BRIEF:
Two lines below mark the span: the one containing "2: (639, 596, 0.56)" and the one containing "44: (620, 588, 0.57)". Set down both, plus every line between, exactly as they stand, and nothing else.

+++ EXERCISE INPUT

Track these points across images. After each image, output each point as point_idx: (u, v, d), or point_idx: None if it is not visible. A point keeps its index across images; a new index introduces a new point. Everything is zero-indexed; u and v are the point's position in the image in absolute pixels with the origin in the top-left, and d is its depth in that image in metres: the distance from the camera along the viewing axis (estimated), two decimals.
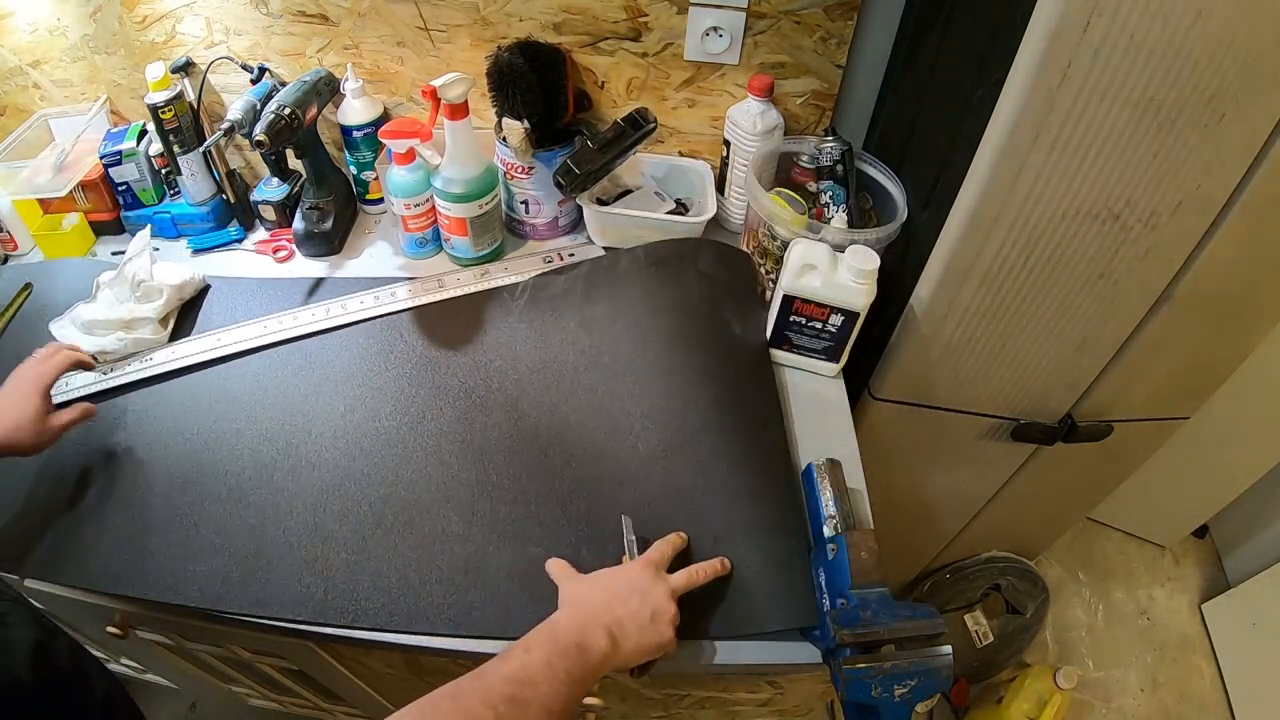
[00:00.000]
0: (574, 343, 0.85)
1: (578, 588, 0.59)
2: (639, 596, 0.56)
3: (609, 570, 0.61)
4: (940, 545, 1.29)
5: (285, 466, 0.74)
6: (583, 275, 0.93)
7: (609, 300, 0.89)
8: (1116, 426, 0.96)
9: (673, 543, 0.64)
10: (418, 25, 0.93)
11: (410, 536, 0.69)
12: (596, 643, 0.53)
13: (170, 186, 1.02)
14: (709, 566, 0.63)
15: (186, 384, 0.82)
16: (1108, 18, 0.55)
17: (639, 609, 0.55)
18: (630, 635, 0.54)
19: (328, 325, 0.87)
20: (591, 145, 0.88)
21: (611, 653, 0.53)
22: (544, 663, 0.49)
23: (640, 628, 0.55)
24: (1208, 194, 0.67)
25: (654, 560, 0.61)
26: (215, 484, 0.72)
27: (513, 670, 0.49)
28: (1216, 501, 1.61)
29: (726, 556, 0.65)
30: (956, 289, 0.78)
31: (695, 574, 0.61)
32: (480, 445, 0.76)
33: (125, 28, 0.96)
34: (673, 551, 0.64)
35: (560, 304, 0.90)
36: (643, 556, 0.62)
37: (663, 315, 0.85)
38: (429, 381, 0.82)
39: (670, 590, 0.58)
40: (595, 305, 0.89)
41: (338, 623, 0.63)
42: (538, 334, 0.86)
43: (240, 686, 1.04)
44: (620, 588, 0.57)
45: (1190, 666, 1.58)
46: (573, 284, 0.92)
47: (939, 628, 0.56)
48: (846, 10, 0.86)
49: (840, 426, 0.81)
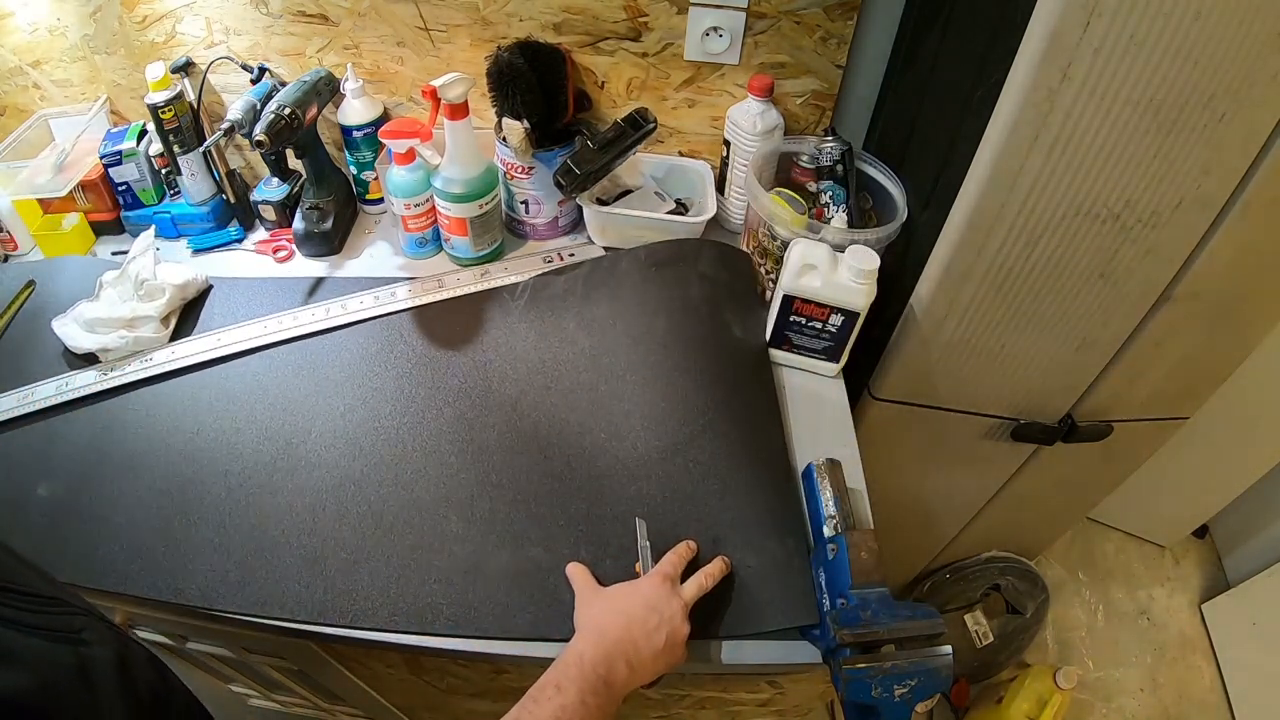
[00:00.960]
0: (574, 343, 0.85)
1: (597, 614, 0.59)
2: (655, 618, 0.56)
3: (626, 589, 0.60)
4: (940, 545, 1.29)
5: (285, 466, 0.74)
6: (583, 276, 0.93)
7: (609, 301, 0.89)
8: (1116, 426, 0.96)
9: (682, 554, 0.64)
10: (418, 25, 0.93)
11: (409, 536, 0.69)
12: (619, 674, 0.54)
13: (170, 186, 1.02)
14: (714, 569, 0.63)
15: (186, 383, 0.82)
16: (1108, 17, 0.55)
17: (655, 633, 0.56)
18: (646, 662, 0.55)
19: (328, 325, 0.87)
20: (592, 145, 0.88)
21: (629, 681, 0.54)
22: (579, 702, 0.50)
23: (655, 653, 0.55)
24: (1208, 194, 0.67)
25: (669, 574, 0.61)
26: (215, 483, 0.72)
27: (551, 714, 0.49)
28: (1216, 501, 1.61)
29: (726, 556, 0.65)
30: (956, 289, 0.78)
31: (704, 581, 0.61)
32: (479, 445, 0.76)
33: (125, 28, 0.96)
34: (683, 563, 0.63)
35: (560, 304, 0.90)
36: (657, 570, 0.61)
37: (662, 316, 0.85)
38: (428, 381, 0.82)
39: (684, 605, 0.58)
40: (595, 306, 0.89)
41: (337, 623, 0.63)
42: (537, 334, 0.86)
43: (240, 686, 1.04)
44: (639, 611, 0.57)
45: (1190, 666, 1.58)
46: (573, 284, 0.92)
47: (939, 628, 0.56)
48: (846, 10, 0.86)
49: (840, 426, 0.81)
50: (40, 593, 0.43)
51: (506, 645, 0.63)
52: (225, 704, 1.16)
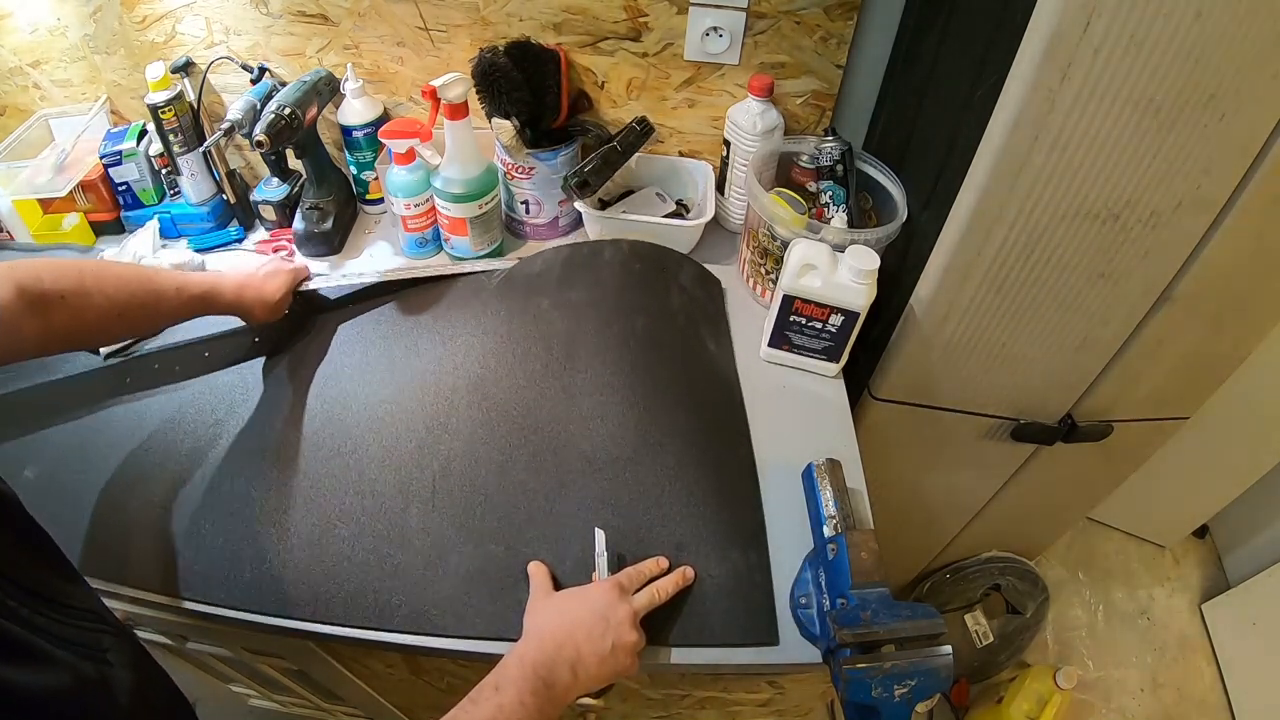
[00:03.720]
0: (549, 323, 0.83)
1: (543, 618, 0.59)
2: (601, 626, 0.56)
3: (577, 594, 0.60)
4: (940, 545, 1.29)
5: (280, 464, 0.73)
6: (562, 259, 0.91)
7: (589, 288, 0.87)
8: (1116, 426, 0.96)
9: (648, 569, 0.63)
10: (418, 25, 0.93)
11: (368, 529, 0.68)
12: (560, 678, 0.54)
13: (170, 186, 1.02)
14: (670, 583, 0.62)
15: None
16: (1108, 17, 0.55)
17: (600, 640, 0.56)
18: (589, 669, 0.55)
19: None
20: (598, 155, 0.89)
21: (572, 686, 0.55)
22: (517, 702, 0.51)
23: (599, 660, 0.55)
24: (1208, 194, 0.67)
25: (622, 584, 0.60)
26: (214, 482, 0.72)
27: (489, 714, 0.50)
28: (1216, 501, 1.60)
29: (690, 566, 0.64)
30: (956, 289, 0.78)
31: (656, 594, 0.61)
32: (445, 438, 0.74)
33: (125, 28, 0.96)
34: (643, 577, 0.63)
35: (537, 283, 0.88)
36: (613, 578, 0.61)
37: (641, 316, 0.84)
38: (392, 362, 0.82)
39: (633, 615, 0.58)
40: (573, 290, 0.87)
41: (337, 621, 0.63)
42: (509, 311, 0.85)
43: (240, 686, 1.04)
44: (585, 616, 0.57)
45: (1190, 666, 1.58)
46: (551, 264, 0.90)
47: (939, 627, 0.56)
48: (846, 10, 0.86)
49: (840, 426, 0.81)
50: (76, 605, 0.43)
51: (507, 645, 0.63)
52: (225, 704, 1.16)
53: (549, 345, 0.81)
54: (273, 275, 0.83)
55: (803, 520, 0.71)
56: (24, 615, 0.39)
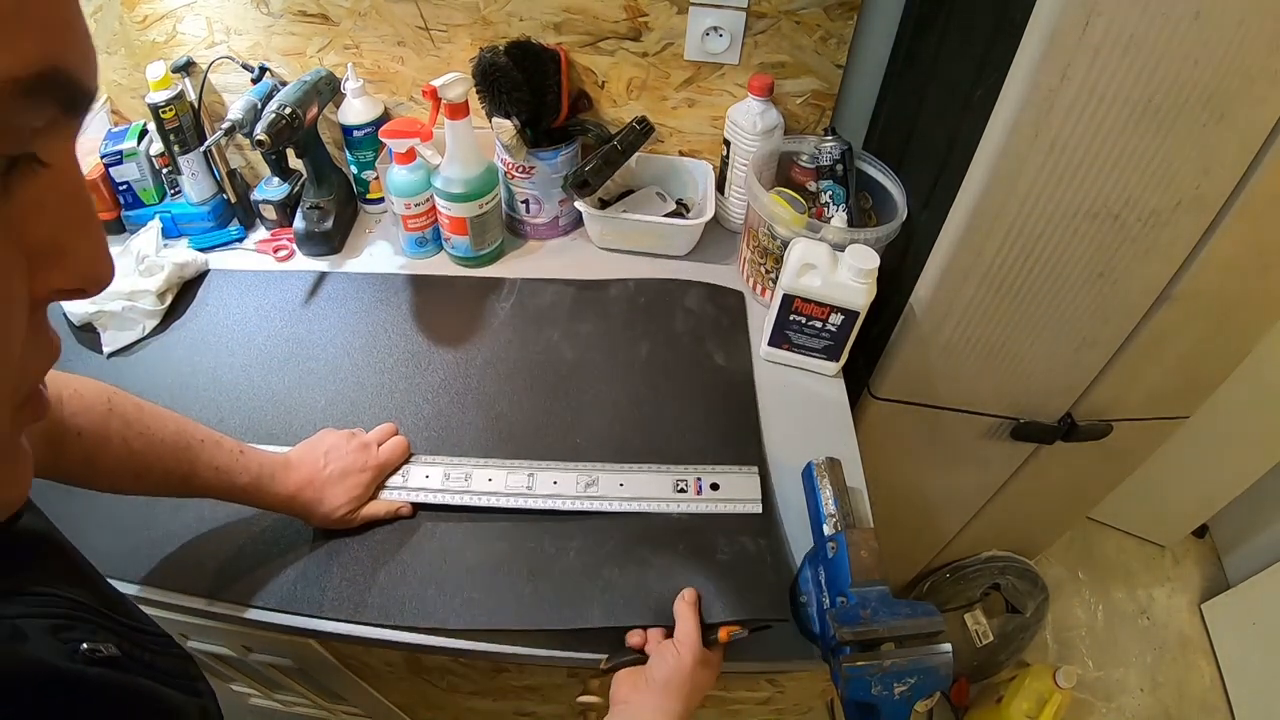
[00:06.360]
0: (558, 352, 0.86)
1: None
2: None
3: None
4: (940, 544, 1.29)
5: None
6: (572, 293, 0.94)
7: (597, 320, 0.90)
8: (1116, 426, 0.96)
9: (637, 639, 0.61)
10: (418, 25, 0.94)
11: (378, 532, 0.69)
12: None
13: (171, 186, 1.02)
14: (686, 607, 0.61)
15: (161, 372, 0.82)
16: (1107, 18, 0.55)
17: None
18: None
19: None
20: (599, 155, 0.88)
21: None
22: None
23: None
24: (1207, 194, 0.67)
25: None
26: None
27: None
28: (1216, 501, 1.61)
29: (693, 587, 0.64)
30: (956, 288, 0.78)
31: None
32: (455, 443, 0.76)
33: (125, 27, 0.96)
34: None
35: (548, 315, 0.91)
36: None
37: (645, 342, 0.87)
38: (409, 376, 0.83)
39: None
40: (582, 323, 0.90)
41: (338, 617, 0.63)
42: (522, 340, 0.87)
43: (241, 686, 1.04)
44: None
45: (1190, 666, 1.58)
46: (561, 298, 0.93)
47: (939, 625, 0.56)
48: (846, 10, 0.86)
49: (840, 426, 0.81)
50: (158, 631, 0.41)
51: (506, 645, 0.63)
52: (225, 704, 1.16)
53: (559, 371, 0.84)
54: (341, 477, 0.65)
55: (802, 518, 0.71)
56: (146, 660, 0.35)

++++++

WRITTEN REPLY:
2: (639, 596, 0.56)
3: (609, 570, 0.61)
4: (940, 545, 1.29)
5: (285, 466, 0.74)
6: (583, 275, 0.93)
7: (609, 300, 0.89)
8: (1116, 426, 0.96)
9: (673, 543, 0.64)
10: (418, 25, 0.93)
11: (410, 536, 0.69)
12: (596, 643, 0.53)
13: (170, 186, 1.02)
14: (709, 566, 0.63)
15: (186, 384, 0.82)
16: (1108, 18, 0.55)
17: (639, 609, 0.55)
18: (630, 635, 0.54)
19: (328, 325, 0.87)
20: (591, 145, 0.88)
21: (611, 653, 0.53)
22: (544, 663, 0.49)
23: (640, 628, 0.55)
24: (1208, 194, 0.67)
25: (654, 560, 0.61)
26: (215, 484, 0.72)
27: (513, 670, 0.49)
28: (1216, 501, 1.61)
29: (726, 556, 0.65)
30: (956, 289, 0.78)
31: (695, 574, 0.61)
32: (480, 445, 0.76)
33: (125, 28, 0.96)
34: (673, 551, 0.64)
35: (560, 304, 0.90)
36: (643, 556, 0.62)
37: (663, 315, 0.85)
38: (429, 381, 0.82)
39: (670, 590, 0.58)
40: (595, 305, 0.89)
41: (338, 623, 0.63)
42: (538, 334, 0.86)
43: (240, 686, 1.04)
44: (620, 588, 0.57)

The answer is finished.